One-Magnon and Two-Magnon Light Scattering in NiF$_2$

New experimental and theoretical results concerning the temperature dependence and polarization dependence of spin waves in the canted antiferromagnet NiF$_2$ ($T_N=73 K$) are reported. In NiF$_2$ the $S=1$ single-ion anisotropy favors alignment of the spins in the $ab$ plane rather than the $c$ axis and leads to a spin canting. The spin wave spectrum is obtained using a Green's function formalism where we treat the exchange terms within the RPA, while the single-ion anisotropy terms are treated exactly. This theoretical approach modifies the canting angle and has a large effect on the lower frequency branch which is extremely sensitive to the choice of anisotropy parameter. The upper branch is similar to that of other rutile antiferromagnets such as FeF$_2$ and MnF$_2$. A comparison between theory and experiment for the frequency of the one- magnon branches shows good agreement for temperatures up to 0.3 $T_N$. At higher temperatures various relaxation mechanisms become important.
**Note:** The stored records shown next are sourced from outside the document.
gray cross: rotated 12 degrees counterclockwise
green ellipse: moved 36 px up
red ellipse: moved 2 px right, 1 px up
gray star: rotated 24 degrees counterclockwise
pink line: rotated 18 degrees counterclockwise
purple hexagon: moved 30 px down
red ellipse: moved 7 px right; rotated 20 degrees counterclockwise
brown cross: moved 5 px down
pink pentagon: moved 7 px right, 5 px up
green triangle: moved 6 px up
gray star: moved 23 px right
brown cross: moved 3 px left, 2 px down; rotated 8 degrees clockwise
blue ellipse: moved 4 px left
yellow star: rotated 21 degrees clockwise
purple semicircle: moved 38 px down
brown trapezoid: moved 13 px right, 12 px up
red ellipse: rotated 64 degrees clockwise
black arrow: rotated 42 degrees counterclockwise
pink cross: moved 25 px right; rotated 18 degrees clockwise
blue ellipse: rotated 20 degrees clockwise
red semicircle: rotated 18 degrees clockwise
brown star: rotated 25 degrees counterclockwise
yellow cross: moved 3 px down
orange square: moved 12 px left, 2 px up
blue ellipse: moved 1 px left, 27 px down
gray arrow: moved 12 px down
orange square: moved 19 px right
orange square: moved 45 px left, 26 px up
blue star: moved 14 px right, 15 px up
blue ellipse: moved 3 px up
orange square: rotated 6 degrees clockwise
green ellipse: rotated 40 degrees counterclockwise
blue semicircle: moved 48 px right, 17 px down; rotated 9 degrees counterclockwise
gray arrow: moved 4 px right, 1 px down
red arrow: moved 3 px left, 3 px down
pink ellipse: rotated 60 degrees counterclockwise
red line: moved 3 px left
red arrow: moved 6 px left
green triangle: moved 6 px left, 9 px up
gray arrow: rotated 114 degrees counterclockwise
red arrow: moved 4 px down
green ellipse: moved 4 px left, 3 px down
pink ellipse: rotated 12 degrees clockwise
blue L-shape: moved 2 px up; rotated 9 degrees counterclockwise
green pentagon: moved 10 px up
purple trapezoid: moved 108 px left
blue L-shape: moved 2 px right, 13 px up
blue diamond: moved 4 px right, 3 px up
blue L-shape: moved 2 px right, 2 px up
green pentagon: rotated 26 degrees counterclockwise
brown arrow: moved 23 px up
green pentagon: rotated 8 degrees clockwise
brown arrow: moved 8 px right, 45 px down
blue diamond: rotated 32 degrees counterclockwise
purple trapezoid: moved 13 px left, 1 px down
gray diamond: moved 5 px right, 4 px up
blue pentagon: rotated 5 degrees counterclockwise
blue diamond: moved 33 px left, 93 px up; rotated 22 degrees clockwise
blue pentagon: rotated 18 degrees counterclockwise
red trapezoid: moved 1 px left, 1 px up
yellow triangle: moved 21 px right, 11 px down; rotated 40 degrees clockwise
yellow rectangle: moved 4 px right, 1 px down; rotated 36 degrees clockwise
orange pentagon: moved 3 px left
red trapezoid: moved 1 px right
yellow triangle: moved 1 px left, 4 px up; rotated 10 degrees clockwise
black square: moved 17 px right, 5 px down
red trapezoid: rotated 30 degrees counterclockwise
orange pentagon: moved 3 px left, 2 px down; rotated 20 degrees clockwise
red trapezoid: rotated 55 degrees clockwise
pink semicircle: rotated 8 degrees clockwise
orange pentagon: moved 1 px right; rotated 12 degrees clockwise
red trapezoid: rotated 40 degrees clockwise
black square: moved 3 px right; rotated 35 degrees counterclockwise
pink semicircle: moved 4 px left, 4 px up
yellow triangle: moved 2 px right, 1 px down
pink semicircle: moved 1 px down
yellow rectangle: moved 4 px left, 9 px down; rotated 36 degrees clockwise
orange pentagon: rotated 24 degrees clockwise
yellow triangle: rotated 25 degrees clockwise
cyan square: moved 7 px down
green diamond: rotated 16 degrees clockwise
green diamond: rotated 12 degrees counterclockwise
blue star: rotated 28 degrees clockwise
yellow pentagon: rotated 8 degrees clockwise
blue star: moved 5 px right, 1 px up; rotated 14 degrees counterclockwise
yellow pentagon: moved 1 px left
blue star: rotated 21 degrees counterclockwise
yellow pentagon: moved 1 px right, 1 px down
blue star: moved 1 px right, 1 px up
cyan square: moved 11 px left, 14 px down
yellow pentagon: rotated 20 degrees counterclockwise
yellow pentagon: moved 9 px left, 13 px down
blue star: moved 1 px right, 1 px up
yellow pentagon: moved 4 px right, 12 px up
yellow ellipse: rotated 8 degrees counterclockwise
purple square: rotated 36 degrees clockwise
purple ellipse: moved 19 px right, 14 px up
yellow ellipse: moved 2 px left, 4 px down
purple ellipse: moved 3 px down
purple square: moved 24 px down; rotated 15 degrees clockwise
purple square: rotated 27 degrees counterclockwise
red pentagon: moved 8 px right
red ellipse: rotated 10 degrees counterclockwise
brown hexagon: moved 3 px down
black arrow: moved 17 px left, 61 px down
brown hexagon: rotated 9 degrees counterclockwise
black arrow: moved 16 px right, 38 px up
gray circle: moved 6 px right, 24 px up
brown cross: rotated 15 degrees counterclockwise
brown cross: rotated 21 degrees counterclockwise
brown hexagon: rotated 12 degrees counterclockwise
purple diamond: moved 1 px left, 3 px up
For the two-magnon light scattering we employ an interacting spin-wave theory to analyse lineshapes, peak frequencies and integrated intensities in the different polarizations and compare results with our previous work on CoF$_2$ [1]. Results are deduced for the relative values of the magneto-optical coupling coefficients of NiF$_2$. [1] E. Meloche, M. G. Cottam, D. J. Lockwood, J. Magn. Magn. Mater. {272} (2004) 275.